Pada generasi ini di mana kita semua tertawan, orang tua tidak bisa berkompromi dalam pertempuran ini untuk menyelamatkan anak-anak kita
Hal yang paling menghibur bagi orang tua adalah melihat anak-anak mereka takut akan Tuhan. Banyak orang tua, dalam mengejar kesuksesan dan kepuasan pribadi, bekerja keras tanpa lelah sepanjang hidup mereka, mendedikasikan diri mereka untuk pekerjaan dan karier. Namun, ketika mereka melihat kembali di usia tua, mereka menyadari bahwa kurangnya bimbingan dari firman Tuhan telah menyebabkan anak-anak mereka hanya berfokus pada kegiatan akademis dan profesional, mengabaikan kasih karunia dan ajaran Tuhan. Akibatnya, anak- anak mereka tersandung dalam perjalanan iman mereka dan meninggalkan gereja. Dengan penyesalan yang sangat menyayat hati, orang tua melihat anak-anak mereka kehilangan keselamatan dan menyimpang dari jalan yang mengarah pada kehidupan kekal. Pada generasi ini di mana kita semua tertawan, orang tua tidak bisa berkompromi dalam pertempuran ini untuk menyelamatkan anak-anak kita. Kita tidak boleh menunda dalam mempersiapkan lingkungan imanyang kokoh bagi mereka, sebagaimana Tuhan memerintahkan orang-orang melalui Musa:
“Dengarlah, hai orang Israel: Tuhan itu Allah kita, Tuhan itu esa! Kasihilah Tuhan, Allahmu, dengan segenap hatimu dan dengan segenap jiwamu dan dengan segenap kekuatanmu. Apa yang kuperintahkan kepadamu pada hari ini haruslah engkau perhatikan, haruslah engkau mengajarkannya berulang-ulang kepada anak-anakmu dan membicarakannya apabila engkau duduk di rumahmu, apabila engkau sedang dalam perjalanan, apabila engkau berbaring dan apabila engkau bangun. Haruslah juga engkau mengikatkannya sebagai tanda pada tanganmu dan haruslah itu menjadi lambang di dahimu, dan haruslah engkau menuliskannya pada tiang pintu rumahmu dan pada pintu gerbangmu.” (Ul. 6:4-9)
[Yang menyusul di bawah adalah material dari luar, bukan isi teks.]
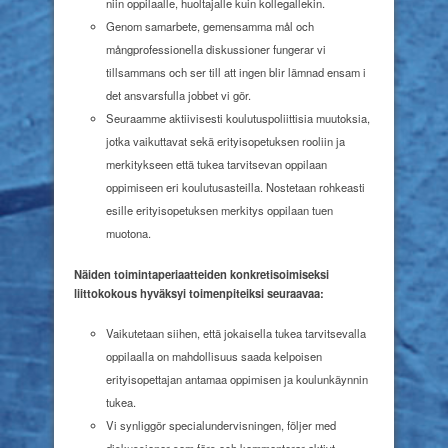
niin oppilaalle, huoltajalle kuin kollegallekin.
Genom samarbete, gemensamma mål och
mångprofessionella diskussioner fungerar vi
tillsammans och ser till att ingen blir lämnad ensam i
det ansvarsfulla jobbet vi gör.
Seuraamme aktiivisesti koulutuspoliittisia muutoksia,
jotka vaikuttavat sekä erityisopetuksen rooliin ja
merkitykseen että tukea tarvitsevan oppilaan
oppimiseen eri koulutusasteilla. Nostetaan rohkeasti
esille erityisopetuksen merkitys oppilaan tuen
muotona.
Näiden toimintaperiaatteiden konkretisoimiseksi
liittokokous hyväksyi toimenpiteiksi
seuraavaa:
Vaikutetaan siihen, että jokaisella tukea tarvitsevalla
oppilaalla on mahdollisuus saada kelpoisen
erityisopettajan antamaa oppimisen ja koulunkäynnin
tukea.
Vi synliggör specialundervisningen, följer med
Allah menghendaki umat-Nya untuk menciptakan lingkungan iman yang lengkap, tempat mereka akan terus menerus terlibat dengan firman Allah, menyediakan pendidikan agama yang kokoh, dan mewariskan iman kepada
anak-anak mereka. Firman Allah menetap di surga selamanya dan tidak pernah berubah. Kita dapat yakin bahwa Ia masih menghendaki orang-orang percaya saat ini untuk:
• Mengasihi Allah dengan segenap hati kita, dengan segenap jiwa kita, dan dengan segenap kekuatan kita.
• Menuliskan firman Alkitab di hati kita dan mengajarkannya dengan tekun kepada anak-anak kita.
• Membahas firman Allah ketika kita berada di rumah dan ketika kita berada di luar.
• Mengingatkan anak-anak kita tentang kasih karunia dan janji-janji Tuhan setiap saat sehingga mereka dapat mengingat firman Allah dan kehendak Allah tidak peduli apa pun situasi mereka.
Beginilah cara kita dapat menikmati berkat-berkat dari keluarga yang berpusat pada Kristus.